***** Selected extract
Abstract
Purpose
As a common conservation tillage technology, crop straw returning could not only increase soil nutrients and improve soil structure, but also has been utilized for remedying PAHs-contaminated upland soil. However, the influence and the related mechanisms of wheat straw on the removal of PAHs in paddy soil are still unclear.
Materials and methods
An incubation experiment used wheat straw (20 g kg−1, S), middle (200 mg kg−1) and/or high (800 mg kg−1) level of urea-N (N1 and N2), and 3, 4-dimethylpyrazole phosphate (80 mg kg−1, DMPP) was conducted to investigate the effects of wheat straw on phenanthrene (PHE) degradation in paddy soil. Dissolved organic carbon (DOC), NO3−, NH4+, denitrification activity (DEA), hydroxylamine reductase (Hyr), bacterial community, and function genes were determined to investigate the mechanisms of PHE degradation.
**********
***** Data for review
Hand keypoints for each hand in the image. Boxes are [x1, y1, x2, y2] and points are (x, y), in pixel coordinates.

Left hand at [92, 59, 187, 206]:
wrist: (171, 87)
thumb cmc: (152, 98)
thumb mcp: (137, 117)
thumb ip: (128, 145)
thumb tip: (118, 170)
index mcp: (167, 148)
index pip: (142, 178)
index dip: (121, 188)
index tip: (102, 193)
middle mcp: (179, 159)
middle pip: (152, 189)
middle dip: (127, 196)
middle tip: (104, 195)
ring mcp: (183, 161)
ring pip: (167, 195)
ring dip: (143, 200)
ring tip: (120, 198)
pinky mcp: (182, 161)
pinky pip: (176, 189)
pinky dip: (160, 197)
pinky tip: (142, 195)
**********
**Actions to take**
**A.** In the abstract on wheat straw and phenanthrene in paddy soil, what rate of wheat straw was used in the incubation experiment?
**B.** Write the next part of the abstract on wheat straw and phenanthrene in paddy soil, starting after its last sentence.
The listing is not needed here.

**Responses by item number**
**A.** 20 g kg−1

**B.**
Results
PHE concentration in paddy soil was significantly (p < 0.05) decreased by 4-40%, but DOC concentration was significantly (p < 0.05) increased under S, SN1, SN2, SD, SN1D, and SN2D after 63 days of incubation. DOC was positively (p < 0.01) associated with PHE concentration in drowned water, indicating that DOC increased PHE bioavailability in paddy soil. S, SN1, and SN2 increased NO3− concentration, and the activity of DEA and Hyr, which was positively (p < 0.01) associated with the removal rate of PHE. Wheat straw significantly changed the bacterial community and increased the abundance of PHE degrader (Ruminiclostridium, Christensenellaceae_R-7_group, Christensenellaceae_unclassified, and Bacteroidetes_vadinHA17_unclassified) and PHE biodegradation function genes (norB, nosZ, nrfA, and bamA). DMPP increased the abundance of PHE degraders and PHE degradation genes.
Conclusions
Wheat straw application enhanced PHE biodegradation in paddy soil via promoting NO3− reduction as well as increasing PHE bioavailability and the abundance of PHE degraders and PHE degradation genes. The present results provided a new strategy for PAHs removal in paddy soil, guaranteeing agricultural production safety.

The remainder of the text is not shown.